Stated problem ▸
Copy the stretch from "When solving the" through "be very small." in the SVM workshop notes, swapping "support vectors" for "key vectors".

Passage to read ▸
────────────────
Workshop 11

SVM

Support Vector Machines (SVM)

SVM is an algorithm for building a linear binary classifier which is based on the idea for selecting a decision plain which maximized the separation margin between the two classes along the direction of the plains normal.

Hard SVM

Hard SVM solves the problem of selecting this optimal pain is the case where the two classes are linearly separable. It can be shown that maximizing the separation margin is equivalent to solving the following optimization problem, called the primal problem: $\boldsymbol{w}^*,b^*=\underset{\boldsymbol{w},b}{\arg\min} \frac{1}{2}\left\lVert\boldsymbol{w}\right\rVert^2 \\ \begin{align*} \text{s.t.}\quad y_i\left(\boldsymbol{w}^T\boldsymbol{x}_i+b\right)\geq1\quad&\forall i \end{align*}$

An equivalent form of this equation is the following, which is called the dual problem: $\left\lbrace\alpha_i\right\rbrace^*=\underset{\left\lbrace\alpha_i\right\rbrace}{\arg\max} \sum_i\alpha_i-\frac{1}{2}\sum_{i,j}y_iy_j\alpha_i\alpha_j\left<\boldsymbol{x}_i,\boldsymbol{x}_j\right> \\ \begin{align*} \text{s.t.}\quad&\alpha_i\geq0\quad&\forall i\\ &\sum_i\alpha_iy_i=0 \end{align*}$ Where $\boldsymbol{w}=\sum_i\alpha_iy_i\boldsymbol{x}_i\\$

The dual problem highlights a nice property of the solution:

When solving the optimization problem, each point in the training sets will obey one of the following two conditions:

$\alpha_i=0$ and $y_i\left(\boldsymbol{w}_i^Tx_i+b\right)>1$
$\alpha_i>0$ and $y_i\left(\boldsymbol{w}_i^Tx_i+b\right)=1$

Form the equation $\boldsymbol{w}=\sum_i\alpha_iy_i\boldsymbol{x}_i$ , we can conclude that only the points, $\boldsymbol{x}_i$ , with $\alpha_i>0$ participate in defining the value of $\boldsymbol{w}$ . These points are called the support vectors, and in the general case, their number will be very small.

Soft SVM

In the case where the classes are not linearly separable, we can use a modified problem by introducing a set of slack variables $\left\lbrace\xi_i\right\rbrace$ which releases the constraint for a perfect classification with a strict margin.
────────────────
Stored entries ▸
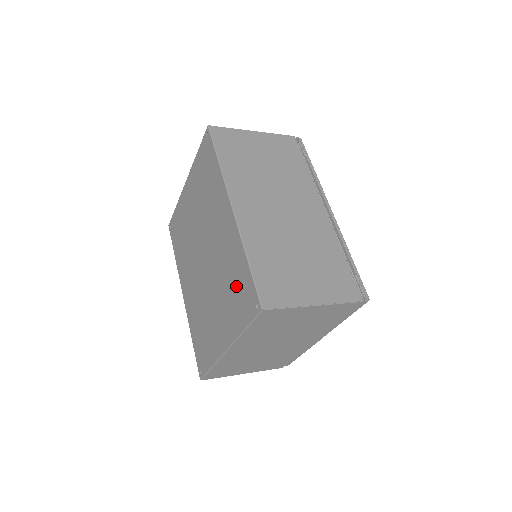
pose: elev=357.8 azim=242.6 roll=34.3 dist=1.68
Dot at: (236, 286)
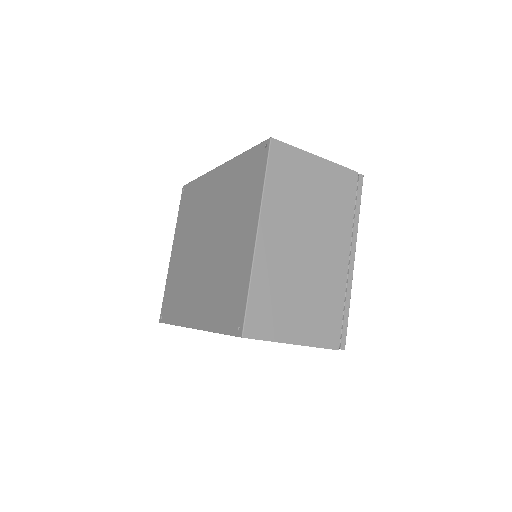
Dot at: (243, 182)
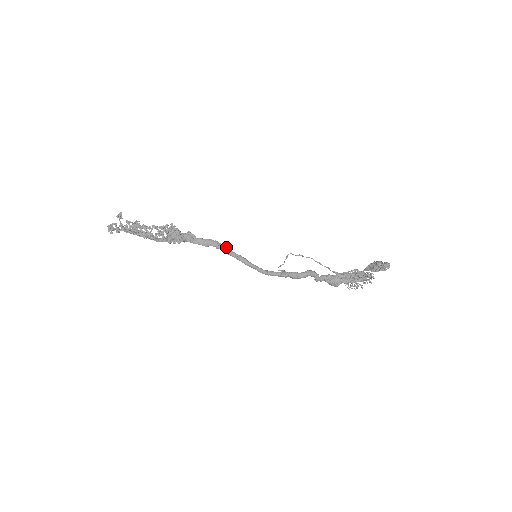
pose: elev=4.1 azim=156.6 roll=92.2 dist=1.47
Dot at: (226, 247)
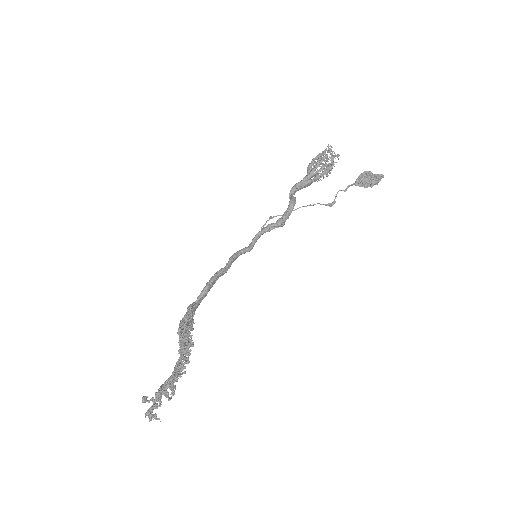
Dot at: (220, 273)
────────────────
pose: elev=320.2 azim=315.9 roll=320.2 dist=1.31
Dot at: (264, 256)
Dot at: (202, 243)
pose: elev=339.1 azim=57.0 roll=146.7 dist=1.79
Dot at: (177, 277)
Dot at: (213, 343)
────────────────
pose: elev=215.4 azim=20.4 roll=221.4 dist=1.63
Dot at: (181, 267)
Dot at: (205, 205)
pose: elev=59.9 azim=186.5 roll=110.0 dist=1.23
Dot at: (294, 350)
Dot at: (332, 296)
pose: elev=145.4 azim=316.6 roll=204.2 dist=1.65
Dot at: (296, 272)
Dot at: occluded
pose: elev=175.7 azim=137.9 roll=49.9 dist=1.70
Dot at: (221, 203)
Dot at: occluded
────────────────
Answer ▸
When solving the optimization problem, each point in the training sets will obey one of the following two conditions:

$\alpha_i=0$ and $y_i\left(\boldsymbol{w}_i^Tx_i+b\right)>1$
$\alpha_i>0$ and $y_i\left(\boldsymbol{w}_i^Tx_i+b\right)=1$

Form the equation $\boldsymbol{w}=\sum_i\alpha_iy_i\boldsymbol{x}_i$ , we can conclude that only the points, $\boldsymbol{x}_i$ , with $\alpha_i>0$ participate in defining the value of $\boldsymbol{w}$ . These points are called the key vectors, and in the general case, their number will be very small.